Она вырывает свой подбородок из моей хватки, наклоняет голову от меня в сторону окна со стороны пассажира.

– Такие мужчины, как ты, думают, что у них есть монополия на страдания и боль. То, что ты эксперт в распределении страданий, не означает, что ты знаешь хоть что-то о настоящих муках. Заявляя, что знаешь, ты только производишь впечатление невежды.

Я смотрю на ее затылок, внезапно желая потянуть ее за шелковистые каштановые волосы и повернуть ее шею назад, чтобы она посмотрела на меня. Она такая чертовски длинная, что мне не составит труда дважды намотать ее на запястье.

– И что принцесса картеля знает о страданиях? ― Я презрительно усмехаюсь.

– То, что касается меня, не имеет к этому никакого отношения. Все страдают. Просто некоторые скрывают это лучше, чем другие.

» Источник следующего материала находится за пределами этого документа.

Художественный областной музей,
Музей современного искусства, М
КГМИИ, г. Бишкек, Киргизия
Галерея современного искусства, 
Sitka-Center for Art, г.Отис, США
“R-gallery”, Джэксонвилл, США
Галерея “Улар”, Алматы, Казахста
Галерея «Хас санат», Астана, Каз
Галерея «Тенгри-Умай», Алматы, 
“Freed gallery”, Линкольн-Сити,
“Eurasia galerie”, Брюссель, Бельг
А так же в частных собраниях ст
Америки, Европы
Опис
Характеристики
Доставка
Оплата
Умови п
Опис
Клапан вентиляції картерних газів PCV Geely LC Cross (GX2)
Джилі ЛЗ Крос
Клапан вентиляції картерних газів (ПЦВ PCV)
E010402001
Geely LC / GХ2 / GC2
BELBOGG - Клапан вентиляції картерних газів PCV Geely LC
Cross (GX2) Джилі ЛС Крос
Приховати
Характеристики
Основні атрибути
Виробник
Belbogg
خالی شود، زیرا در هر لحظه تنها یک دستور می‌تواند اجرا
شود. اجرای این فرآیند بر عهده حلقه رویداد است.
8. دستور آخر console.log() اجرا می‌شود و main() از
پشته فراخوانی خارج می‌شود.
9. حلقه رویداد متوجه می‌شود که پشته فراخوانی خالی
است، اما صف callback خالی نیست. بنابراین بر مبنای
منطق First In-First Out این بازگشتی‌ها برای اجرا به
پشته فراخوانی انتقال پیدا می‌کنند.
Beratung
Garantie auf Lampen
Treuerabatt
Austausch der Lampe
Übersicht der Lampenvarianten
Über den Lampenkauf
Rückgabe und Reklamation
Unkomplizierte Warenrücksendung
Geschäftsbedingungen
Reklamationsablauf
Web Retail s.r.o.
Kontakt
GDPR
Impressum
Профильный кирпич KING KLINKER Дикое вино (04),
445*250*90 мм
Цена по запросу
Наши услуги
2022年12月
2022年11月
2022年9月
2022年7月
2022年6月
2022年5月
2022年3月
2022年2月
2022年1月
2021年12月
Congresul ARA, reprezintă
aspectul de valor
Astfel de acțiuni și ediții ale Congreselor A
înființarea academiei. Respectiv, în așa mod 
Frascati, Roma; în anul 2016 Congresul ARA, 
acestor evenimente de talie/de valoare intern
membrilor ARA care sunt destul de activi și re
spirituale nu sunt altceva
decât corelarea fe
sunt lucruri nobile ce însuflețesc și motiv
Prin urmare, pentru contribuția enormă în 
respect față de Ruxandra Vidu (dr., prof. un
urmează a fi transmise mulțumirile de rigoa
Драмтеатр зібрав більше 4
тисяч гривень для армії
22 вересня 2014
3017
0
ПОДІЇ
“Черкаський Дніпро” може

– Пф, ― ворчу я, отворачиваясь от нее.

Она говорит о боли так, будто это ее тайный наперсник и спутник на всю жизнь, но меня это не обманывает. Что она может знать о настоящих страданиях, если всю свою жизнь она была приучена и избалована, жила в роскоши и достатке за счет невинных жизней? Ее семья питается заблудшими душами и пожинает плоды их гибели. Она ничего не знает о страданиях, и ее заявления о том, что она знает, только усиливают мою ненависть к ней.

– Могу я задать тебе вопрос? ― наконец спрашивает она после долгой, тяжелой паузы.

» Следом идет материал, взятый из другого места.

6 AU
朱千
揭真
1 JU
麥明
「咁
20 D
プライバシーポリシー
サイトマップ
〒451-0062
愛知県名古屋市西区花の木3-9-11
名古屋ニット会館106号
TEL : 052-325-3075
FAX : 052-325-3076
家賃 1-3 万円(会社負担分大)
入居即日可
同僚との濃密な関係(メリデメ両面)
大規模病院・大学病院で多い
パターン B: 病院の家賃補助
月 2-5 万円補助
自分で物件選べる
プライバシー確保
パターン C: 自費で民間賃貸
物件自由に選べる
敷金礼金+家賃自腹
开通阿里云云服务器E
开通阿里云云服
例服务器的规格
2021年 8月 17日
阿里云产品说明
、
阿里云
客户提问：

– Я не понимаю, как я могу остановить тебя.

– Когда уехала твоя сестра?

Мои брови сошлись вместе, задаваясь вопросом, к чему она клонит.

– Вчера утром. Примерно в то время, когда ты приехала в Бостон.

– Понятно. А почему ты не поехал с ней? Почему ты не сопровождал ее в Вегас, как Алехандро сопровождал меня сюда?

– Не то чтобы это было твоим делом, но Айрис попросила меня не делать этого, ― ворчу я, раздраженный ее допросом. – В отличие от тебя, моей сестре не нужна была нянька, когда ее отдавали дьяволу. Айрис хотела встретить ад в одиночку. На своих собственных условиях.

– Ты всегда делаешь то, о чем тебя просят люди? ― продолжает она, не обращая внимания ни на мои догадки, ни на яркую картину, которую я только что ей нарисовал.

– Нет. Только для тех, кто имеет для меня значение.